Data Design Patterns — Lambda, Kappa & DDD
3 min readMay 16, 2018
Lambda and Kappa are data pipeline patterns, where incoming data (either batch or real-time data) is pipelined to a serving system for analytics or querying (for ML/BI/Visualization etc.)
Lambda architecture
- Lambda is a popular way of looking at data pipelines although people may not be calling it by that name— it has components for batch, real-time and analytics/serving layer.
- Batch component could be made of Map-Reduce/RDBMS/DWH/DataLake or a combination of these.
- Stream component is made of real-time streaming platforms like Apache Storm or AWS Kinesis.
- Analytics layer is where you have applications to analyze the data using ML, BI, or simple querying applications.
- The drawback is that data is duplicated between batch and streaming layers, and hence need to be in sync.
- But if batch layer holds historical data for historical analytics and streaming layer streams social media analytics or IOT data that’s not always going to historical storage (real-time analytics), and if that’s your business use case, Lambda architecture is well suited.
Kappa Architecture
- Kappa was an idea brought about by the invent of new batch systems that can handle real-time streaming, and at the same time are horizontally scalable. Apache Kafka and Spark motivated Kappa architecture.
- There is no separate batch layer. There are only 2 layers — streaming layer and analytics/serving layer.
- Although Spark hit it off as a replacement for Map-Reduce (which is batch based), Spark Streaming library in Spark can handle real time streaming. It’s called micro-batching but it can accomplish most of what is possible in a full-fledged real-time streaming system.
- This helps reduce the need for additional code to implement and sync up a separate batch based system. But if historical data is needed for future analytics it has to be eventually dumped into a data lake, which is not part of the Kappa architecture.
Domain Driven Design
- Domain is the “sphere of knowledge” surrounding a process or entity. For example, retail banking or video games or a smaller universe like product hierarchy.
- Software design in general is domain driven. The emphasis of DDD pattern is on ignoring the implementation specific details to solely focus on the business domain being modeled.
- The design should speak a common language that the business and technology shares, based on the domain (and not based on the implementation specifics).

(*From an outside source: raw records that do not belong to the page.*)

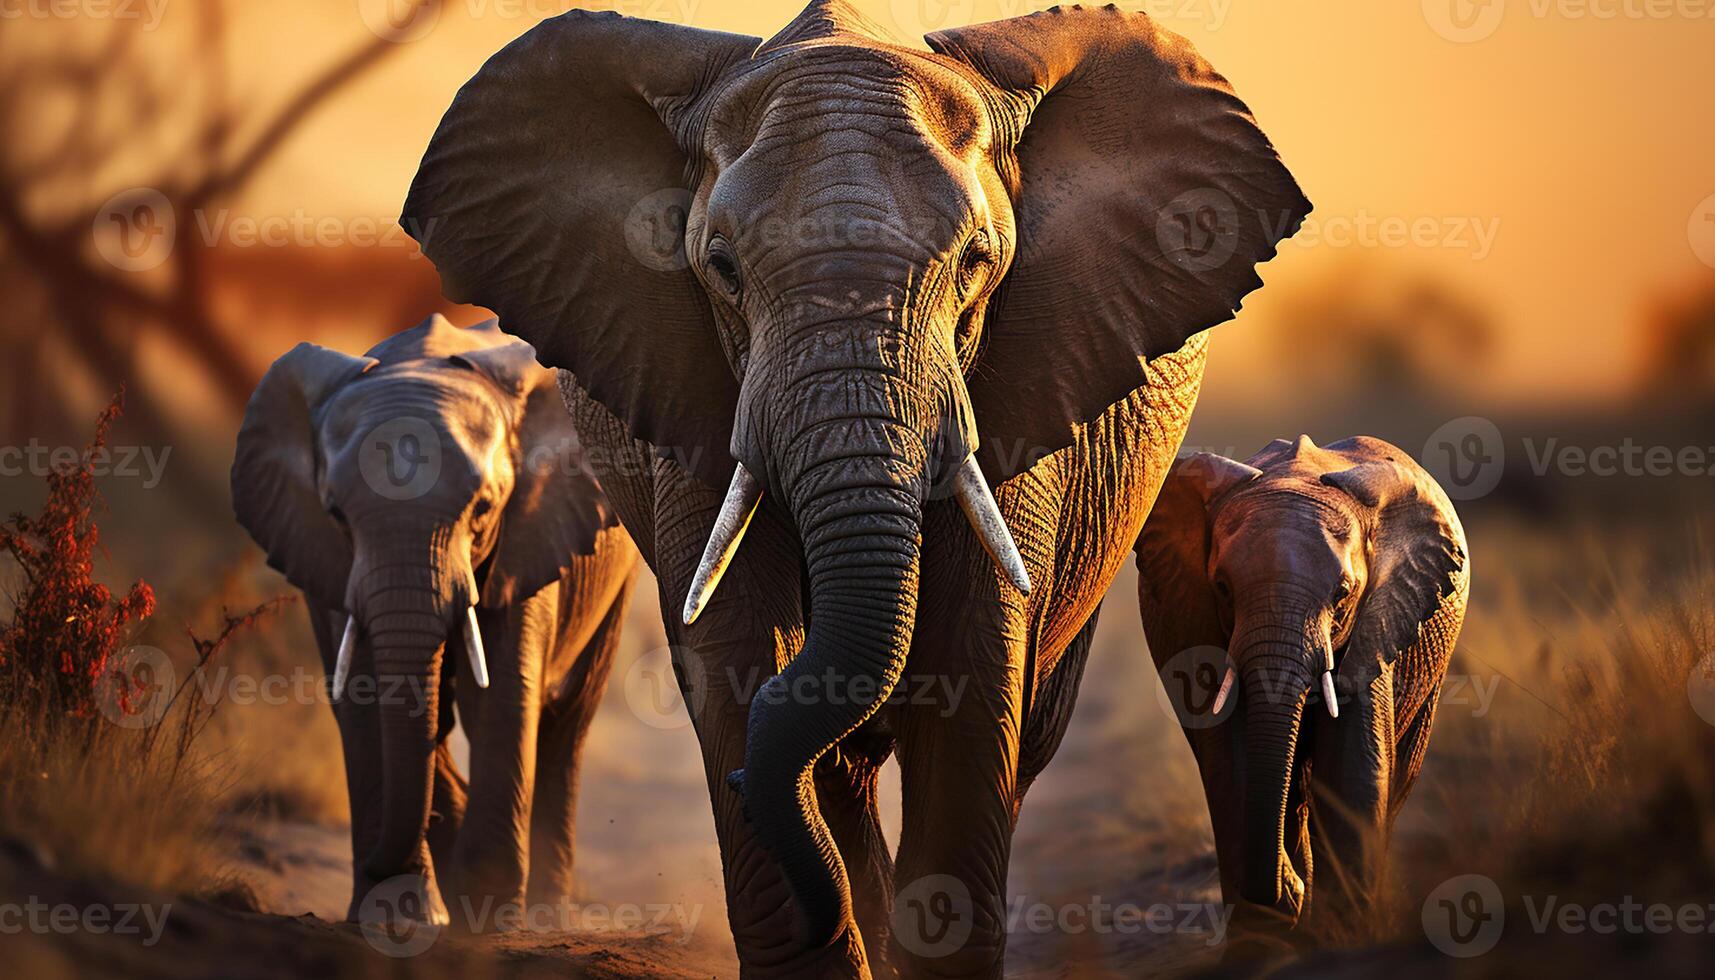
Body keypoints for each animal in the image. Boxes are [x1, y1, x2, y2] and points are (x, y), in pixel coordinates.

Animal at [231, 317, 641, 933]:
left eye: (484, 508)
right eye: (335, 513)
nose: (374, 864)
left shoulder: (529, 536)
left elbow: (500, 692)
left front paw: (489, 914)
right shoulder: (326, 560)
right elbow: (364, 695)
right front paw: (397, 917)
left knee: (568, 720)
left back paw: (545, 912)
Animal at [404, 3, 1310, 974]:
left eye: (976, 261)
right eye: (720, 265)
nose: (739, 781)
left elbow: (972, 668)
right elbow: (739, 651)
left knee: (1020, 734)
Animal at [1131, 437, 1468, 954]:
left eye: (1343, 594)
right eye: (1222, 588)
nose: (1286, 886)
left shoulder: (1379, 619)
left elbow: (1355, 765)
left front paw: (1343, 935)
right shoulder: (1196, 616)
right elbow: (1231, 761)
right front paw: (1267, 935)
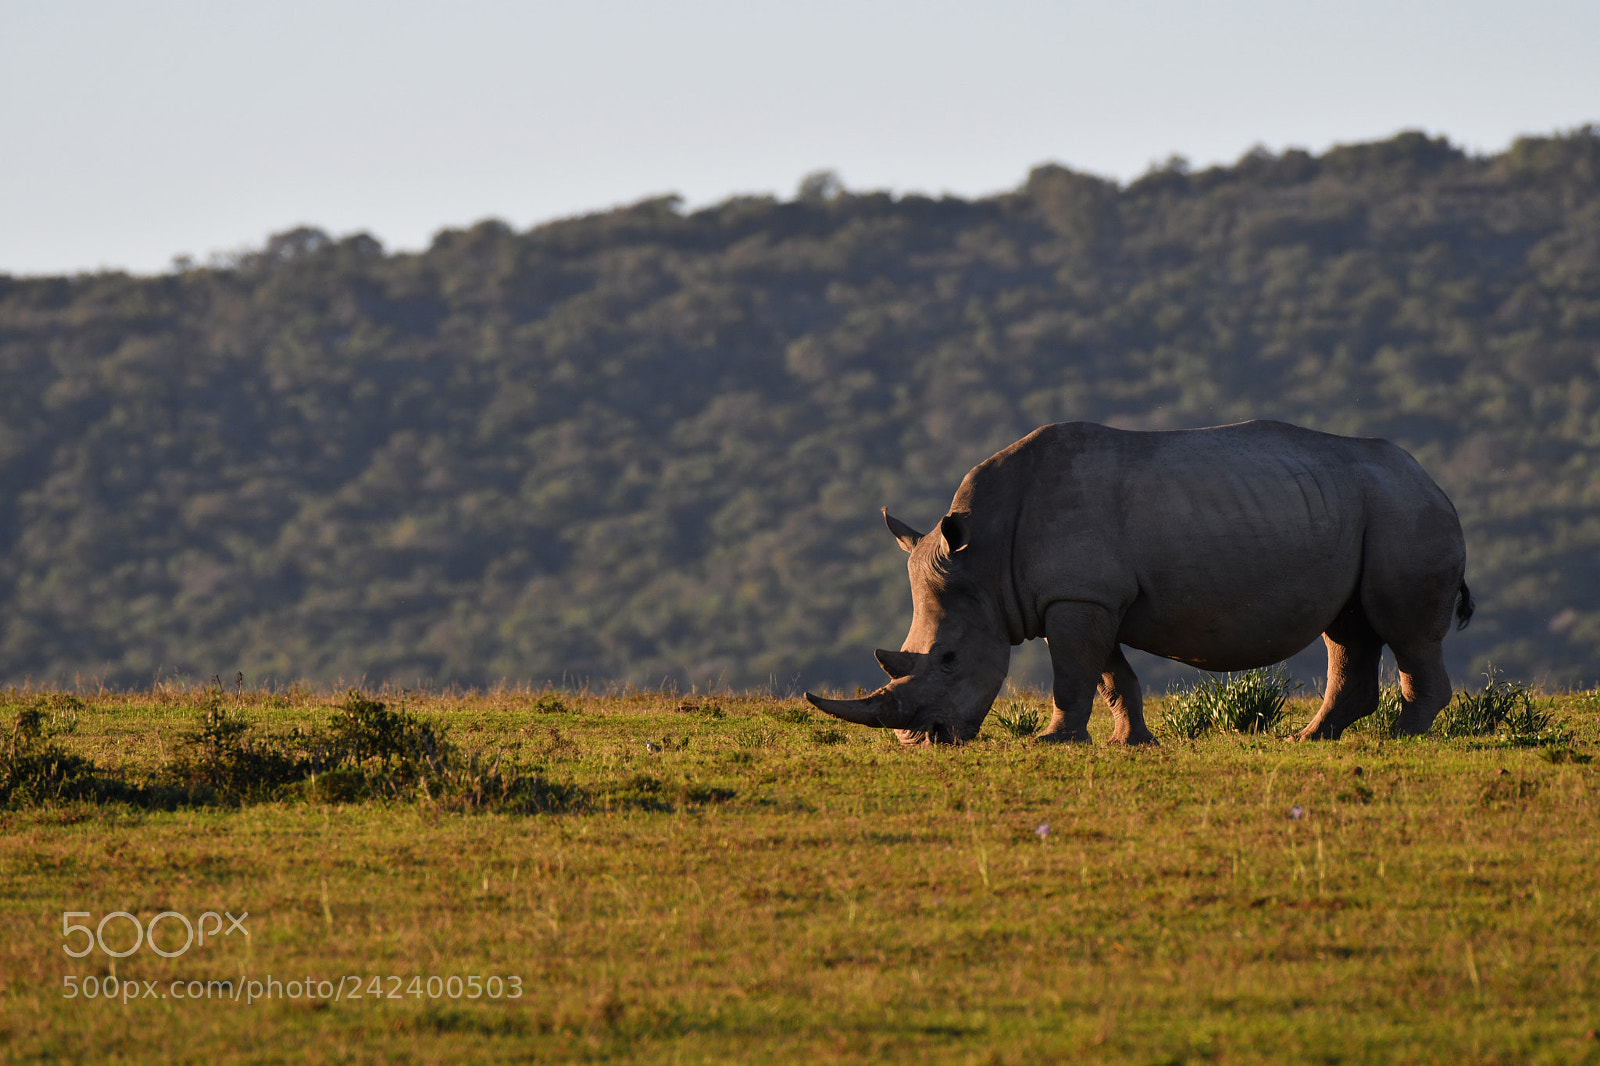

- In relational data architecture, this means that a logical data model is purely a representation of business reality in 3rd normal form (this doesn’t apply to dimensional models in DWH), and a physical data model might look too different from the logical data model. This is because LDM follows DDD. PDM follows LDM, but it has to face the reality of implementation on a database and the reality of access patterns of an application.
- When an LDM is very different from the PDM this way, there could be many entities in LDM that wouldn’t be used in PDM. And that’s ok. LDM here serves as an artifact that shares a common language between business and technology.
- Many organizations have LDM and PDM looking the same except for cosmetics and other physical features. For example, descriptive attribute names in LDM, indexes introduced in PDM etc. but model itself is same between LDM and PDM.
- DDD also advocates that design should be centered around specific domains, not as an organization-wide canonical design. Each specific domain and its boundary is called a bounded context.